Randy Curtis was diagnosed with severe hemophilia A at age 2. He didn’t expect to live a long life. Sixty years later, Curtis is the chair of the board of the Hemophilia Council of California, a nonprofit organization that provides education, services and advocacy to people with hemophilia in California. He leads focus groups of older men with bleeding disorders and works on research projects in the bleeding disorders community.
“In my 40s, I focused on getting life insurance so my wife and kids would be taken care of,” he says. Obtaining life insurance wasn’t easy or cheap, says Curtis. But he managed to secure a policy and obtain long-term care insurance for himself and his wife.
Long-term care planning doesn’t only relate to insurance, although comprehensive coverage should be a part of your plan. It includes everything from determining where you’ll live and how you’ll manage legal decisions to planning for your financial and medical resources.
With ongoing improvements in treatments for people with bleeding disorders, people are living longer. So consider these tips to help you prepare for your golden years:
Keep up healthy habits. As life spans lengthen for people with bleeding disorders, the focus shifts from bleeding issues and related complications to one that includes disease prevention.
“Patients with severe bleeding disorders are at risk for having certain health complications as they age,” says Rajiv K. Pruthi, MBBS, a medical doctor and associate professor of medicine and director of the Mayo Clinic Comprehensive Hemophilia Center in Rochester, Minnesota.

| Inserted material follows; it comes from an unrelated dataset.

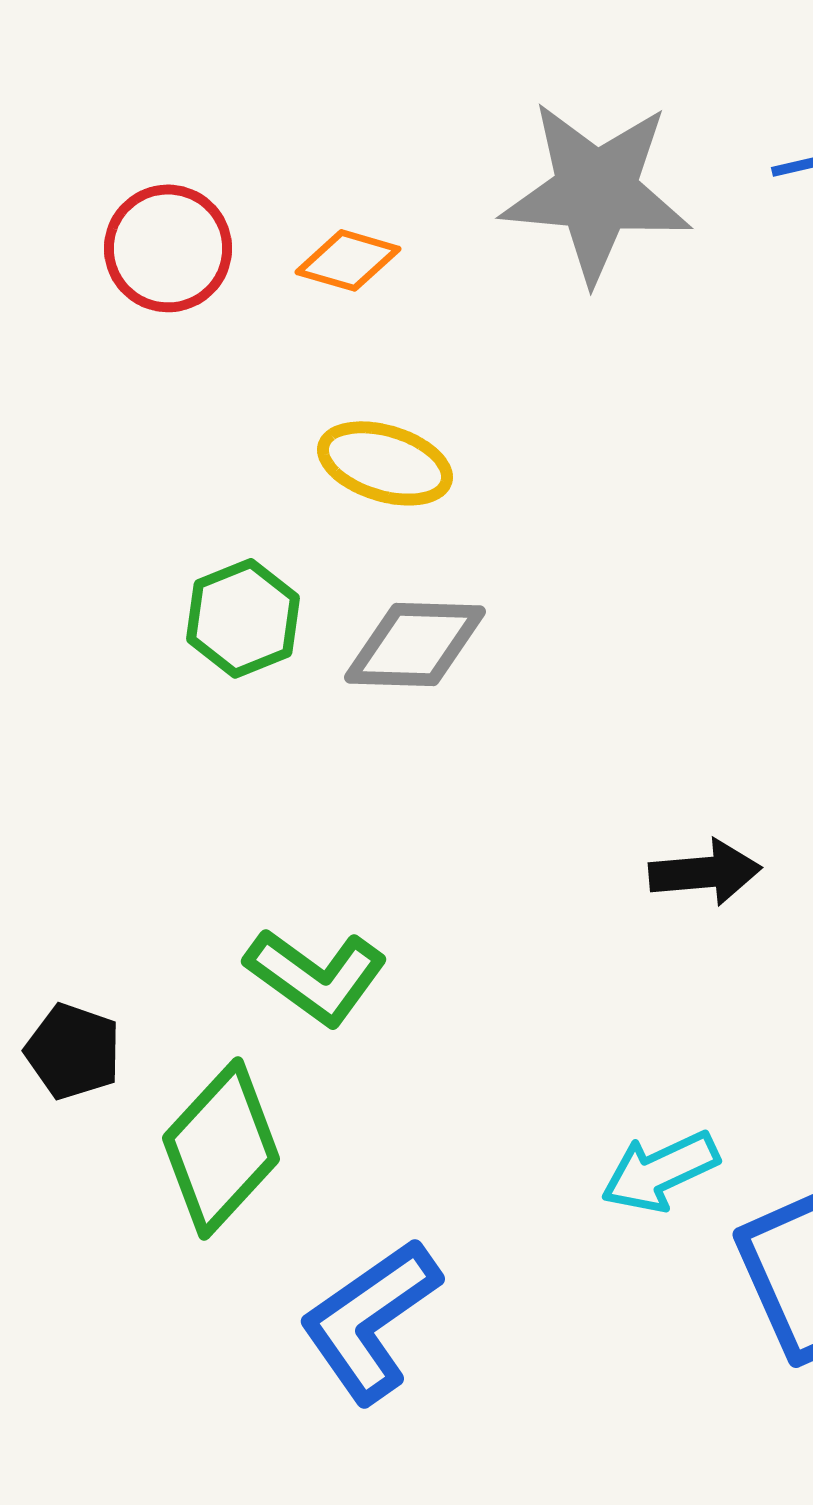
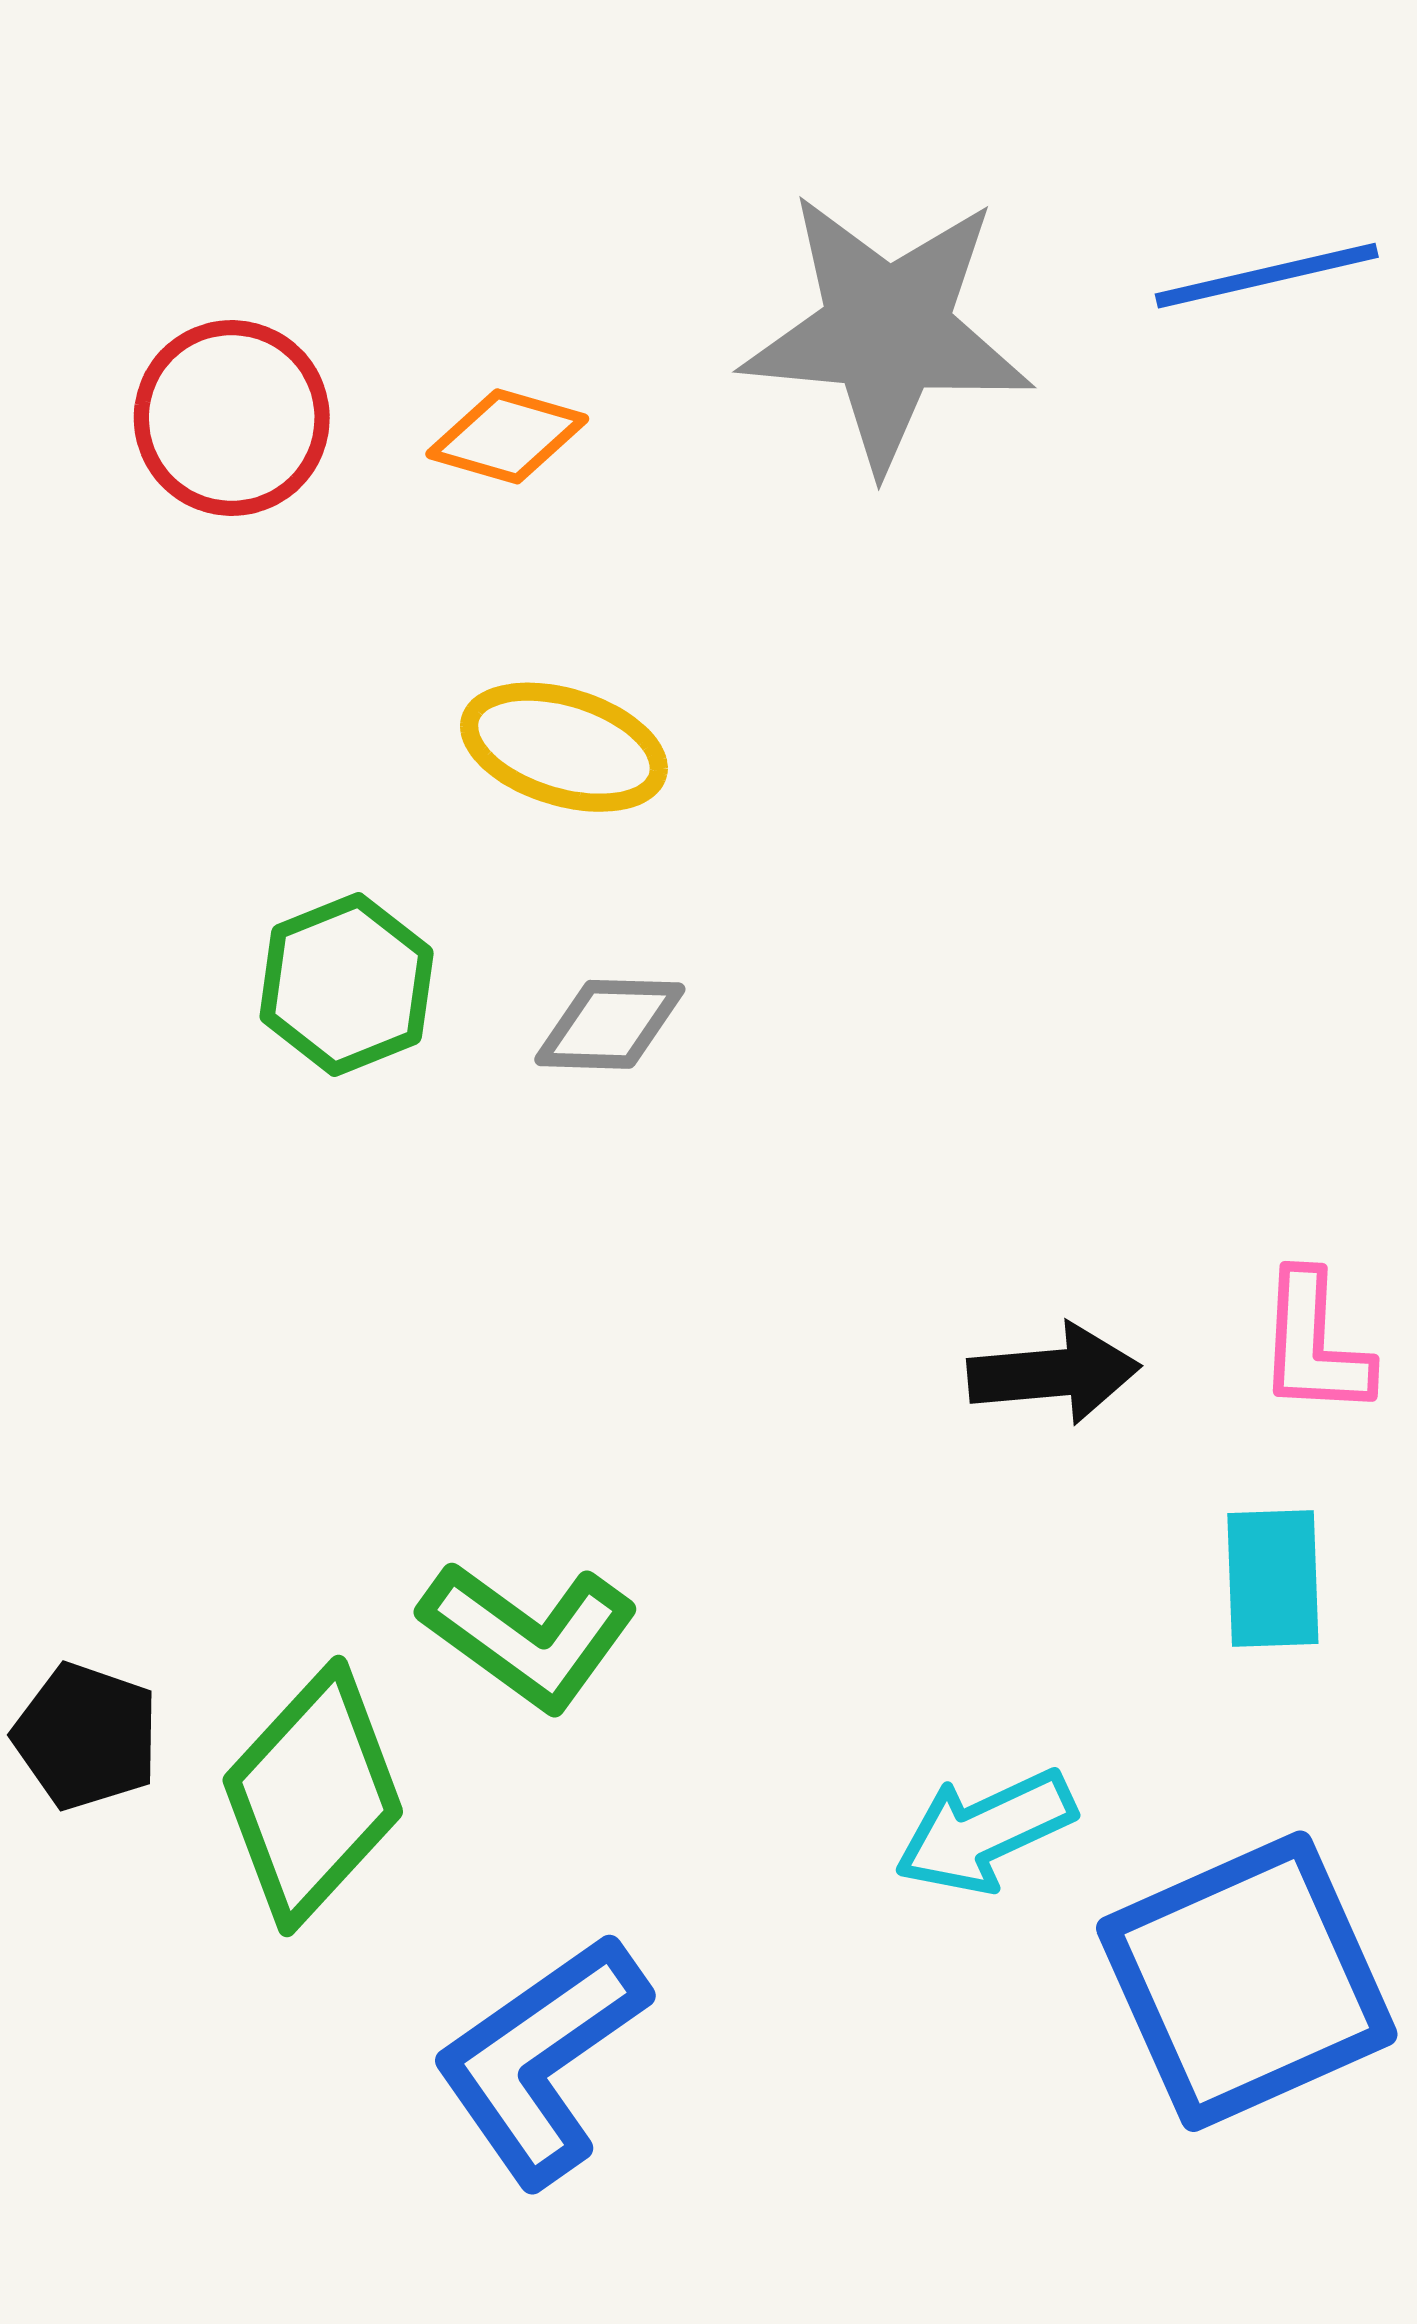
gray diamond: (415, 644) -> (610, 1024), size x0.7
green L-shape: (316, 976) -> (529, 1635), moved
black pentagon: (73, 1051) -> (86, 1736), moved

For example, patients over 65 often have arthropathy, permanent joint disease in multiple joints. This can decrease bone mineral density, which can contribute to increased risk for falls, fractures and other injuries. Talk with your doctor about ways to improve balance and manage your bone health.
Other health improvements, such as not smoking, exercising regularly and eating a healthy diet, can also help control your health risks as you age.
Talk with your providers. If you have questions or need support with planning, turn to the staff at your hemophilia treatment center (HTC). HTCs often have community resources to share.
Review your financial and insurance needs. When Eron Butler, 44, was diagnosed with type 2A von Willebrand disease at age 40, he met with a hematologist. The Las Vegas sales executive asked about possible health outcomes. He made sure he had adequate insurance coverage for possible traumas and elective care.
In general, you should know that Medicare—the federal health insurance plan for people 65 or older, among others—is not long-term care insurance, says Linda Brandeis, DCSW, LICSW, a clinical social worker in Seattle. She is past president of the Society for Social Work Leadership in Health Care. “There are now a lot of long-term care insurance plans that you can pay for over time.”
Don’t delay. When you have a bleeding disorder, you’re already used to preparing for activities in advance and making the best decisions for your health. Preparing for your long-term care is no different. As Brandeis notes: “It’s never too early to start planning.”